Paul Tickell and I wanted to see our experience of that time – fundamental to both of us – reproduced onscreen. We were after the hidden history of a moment, the effect of which went beyond simplistic, rational explanations. Our first memo stressed both alchemical elements – the burning, un-English summer of 1976 – and storylines that accentuated how we felt Punk had come about: not just as a laddish rock’n roll form, but as a coming together of the isolated, outcast, alienated. Apart from the people directly involved with the Sex Pistols and the shop “Sex” – McLaren and Westwood, Jordan, Glen Matlock – we found ourselves zeroing in on a group of stylised misfits called the Bromley Contingent: because they embodied the sexual and social provocations of early Punk, because their stories emphasised the suburban/ inner urban, straight/ gay, middle/ working class fusion that powers British pop.

This was asking a good deal, but as we began shooting in summer 1991 – with an independent production company – we quickly realised that key co-workers had no idea of how to deal with Punk in particular, and musicians in general. As Tickell says: ‘These people live a different kind of life, in which they’re not usually up until after midday. This is not television office time. To some people, being in TV is the most important thing in the world. It’s a juggernaut, but not a juggernaut that someone like John Lydon is going to take any notice of. You have to talk to musicians on their own terms if you want them to talk to you: they’re often suspicious of the media, especially Punks.’ Not everyone is dying to get on TV: if you want someone to perform for you, you have to spend time with them. These courtesies are often lacking in television practice, but they are necessary.
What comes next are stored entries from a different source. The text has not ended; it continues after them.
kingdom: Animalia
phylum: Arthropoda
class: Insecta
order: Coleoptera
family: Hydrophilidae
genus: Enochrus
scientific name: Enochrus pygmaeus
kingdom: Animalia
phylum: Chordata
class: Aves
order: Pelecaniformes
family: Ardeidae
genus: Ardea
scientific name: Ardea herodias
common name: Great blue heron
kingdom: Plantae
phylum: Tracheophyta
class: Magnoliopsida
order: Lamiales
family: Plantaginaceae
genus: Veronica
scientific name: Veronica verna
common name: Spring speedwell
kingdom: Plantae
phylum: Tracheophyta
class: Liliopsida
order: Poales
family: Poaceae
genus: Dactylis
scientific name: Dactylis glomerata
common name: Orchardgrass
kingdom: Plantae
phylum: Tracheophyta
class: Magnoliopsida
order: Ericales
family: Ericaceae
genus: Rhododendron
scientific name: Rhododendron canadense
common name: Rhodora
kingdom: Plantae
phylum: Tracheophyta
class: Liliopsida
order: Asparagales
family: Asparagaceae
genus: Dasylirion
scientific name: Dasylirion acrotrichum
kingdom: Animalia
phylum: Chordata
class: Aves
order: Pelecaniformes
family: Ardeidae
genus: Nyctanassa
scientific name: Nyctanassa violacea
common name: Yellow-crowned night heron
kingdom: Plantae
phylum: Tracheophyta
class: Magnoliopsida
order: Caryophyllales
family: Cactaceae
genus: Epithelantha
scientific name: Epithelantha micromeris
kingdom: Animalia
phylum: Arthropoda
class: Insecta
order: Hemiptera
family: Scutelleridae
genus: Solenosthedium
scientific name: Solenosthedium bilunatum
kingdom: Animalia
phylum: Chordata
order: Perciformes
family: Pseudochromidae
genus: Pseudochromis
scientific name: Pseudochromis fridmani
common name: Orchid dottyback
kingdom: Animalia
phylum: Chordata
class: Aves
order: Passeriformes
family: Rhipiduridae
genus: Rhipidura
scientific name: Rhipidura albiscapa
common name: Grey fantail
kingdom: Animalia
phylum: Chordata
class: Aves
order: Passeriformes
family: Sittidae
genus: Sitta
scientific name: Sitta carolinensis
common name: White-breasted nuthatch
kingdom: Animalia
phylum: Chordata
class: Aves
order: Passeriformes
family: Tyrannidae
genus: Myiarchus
The more serious brake on the programme came from the most obvious quarter: the labyrinth of payments and clearances that you have to make if you’re going to show any non-contemporary music clip – ie outside the pop video’s promotional time span. There are four separate deals that you may have to make: one with the Musicians Union (session fee); one with the Performing Rights Society (public performance of recorded music); one with the record company (ownership of recording copyright); one with the publishing company (ownership of song copyright). Any one of these might prove problematic: “Punk and the Pistols” went into a three year limbo because the Sex Pistols – THE key group – were renegotiating their contract with Virgin Records (after getting back the rights to their material in a January 1986 court judgement). Until it was finalised, Sex Pistols footage was unavailable.

As was one key interviewee: John Lydon. Part of him was suspicious of the whole programme set up (which changed in late 1991, when the production moved in-house to “Arena”). He was also preparing his own book – “Rotten: No Irish, No Blacks, No Dogs” – and was keeping his options open on its exploitation. Without his OK, no Sex Pistols. This question of editorial control was finally solved by Paul Tickell’s persistence (backed up by “Arena”‘s continuing support) in matching Lydon, lager for lager, in a series of evenings in London and Los Angeles. With Lydon’s agreement, drummer Paul Cook fell into place: once they had been filmed in the second half of 1994, Tickell was ready to edit “Punk and the Pistols” into its present form.

My own involvement with the programme has been minimal since the main block of shooting, but I’m struck by how much it remains true to our original ideas: in this respect, it has been a successful collaboration. The programme is an inevitable streamlining of the book’s complex storyline (the Clash are given shorter shrift than we would have liked), but there are many compensations, not the least in some extraordinary super 8 material of the Sex Pistols’ June/ July 1976 performances in Manchester’s Free Trade Hall. As Lydon twists and turns in his savaged yellow pullover, his face still open and expressive before the press barrage of the oncoming months, you can clearly see why people laid down their lives to follow him.